## Friday, June 09, 2006

### Tsallis entropy

My research in the theory of machine learning has got me thinking hard about maximum entropy (MaxEnt). It transpires that a whole host of machine learning algorithms are applications of this idea - maximising the Shannon entropy of a distribution subject to various constraints. See, e.g., Y. Altun and A. Smola, Unifying Divergence Minimization and Statistical Inference via Convex Duality. Not only do we find a duality between maximum likelihood estimation and MaxEnt with point constraints, but also one between Maximum a posteriori probability (MAP) estimation and MaxEnt with approximate constraints on expectations.

This has led me into the terrifying vast literature on maximum entropy. But it doesn't stop there. There are many who hold that the Shannon entropy is just one entropy, and the corresponding Kullback-Leibler divergence just one divergence.
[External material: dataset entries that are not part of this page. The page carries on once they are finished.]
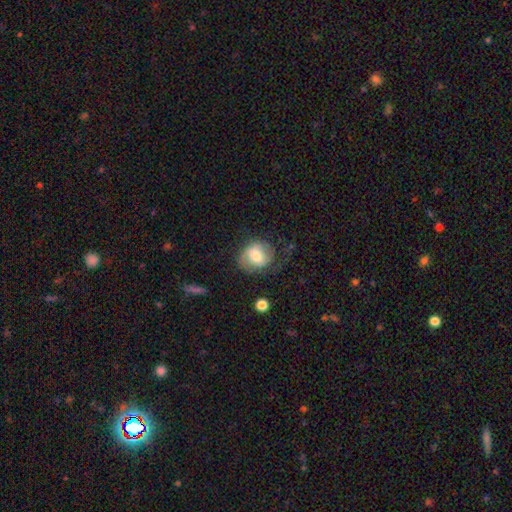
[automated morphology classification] A smooth galaxy with no disk features (52%) that is round (66%).

Vote fractions:
- Smooth or featured? smooth: 52% / featured or disk: 40% / star or artifact: 8%
- How rounded? round: 66% / in between: 33% / cigar-shaped: 1%
- Merging? none: 54% / minor disturbance: 25% / major disturbance: 19% / merger: 2%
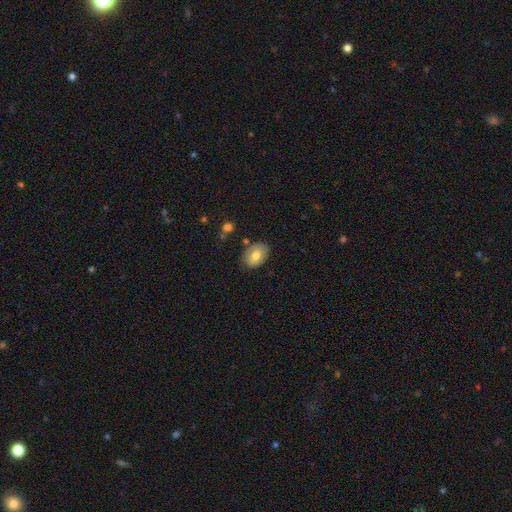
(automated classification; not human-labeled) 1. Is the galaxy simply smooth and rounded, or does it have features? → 74% smooth, 19% featured or disk, 8% star or artifact.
An important new entropy on the scene is the so-called Tsallis entropy, see here for an introduction by Tsallis himself.

Now, readers of this blog will know I'm interested in so-called q-deformation of mathematics (here and here). So, I'm intrigued to find that this Tsallis entropy can be thought of a q-deformation of the Shannon entropy. Presumably, then, just as so many of the standard distributions (Gaussian, Poisson, etc.) can be expressed in MaxEnt terms , there are corresponding q-deformations. And presumably there are q-deformations of Gaussian processes, and, who knows, these may find their uses in machine learning.

Walt said...

I've spent the last 24 hours obsessed with MaxEnt, so I found it disturbing to see you mention it today. :-)

June 10, 2006 3:10 AM
david said...

Just a single point on the path to the whole world contemplating MaxEnt.
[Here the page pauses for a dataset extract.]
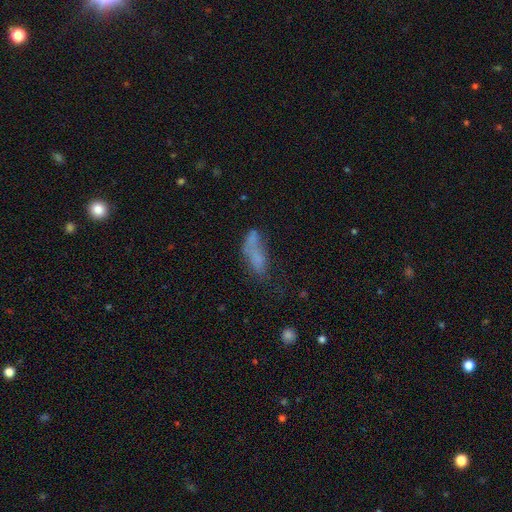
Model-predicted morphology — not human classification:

There does seem to be the sense abroad that Shannon entropy is to entropy as Euclidean geometry is to geometry. Just as one can depart from Euclidean geometry by the steady removal of assumptions (constant curvature other than 1, variable curvature, differential topology, topology, set theory), there seem to be many variants of the notion of entropy. There's a nice geometric interpretation of the distributions that maximise Tsallis entropy here. If you place a uniform distribution on the n-sphere of radius root n, and project onto m of the co-ordinates, Poincare had observed that in the limit as n tends to infinity, this m-vector is distributed according to an m-variate Gaussian distribution with unit covariance matrix. Now these Gaussian distributions are maximisers of the Shannon entropy with this covariance matrix. Some of the Tsallis MaxEnt distributions come from projecting m dimensions from a uniform distribution over an n-sphere. You can pick up distributions corresponding to different covariance matrices by looking at uniform distributions over corresponding ellipsoids.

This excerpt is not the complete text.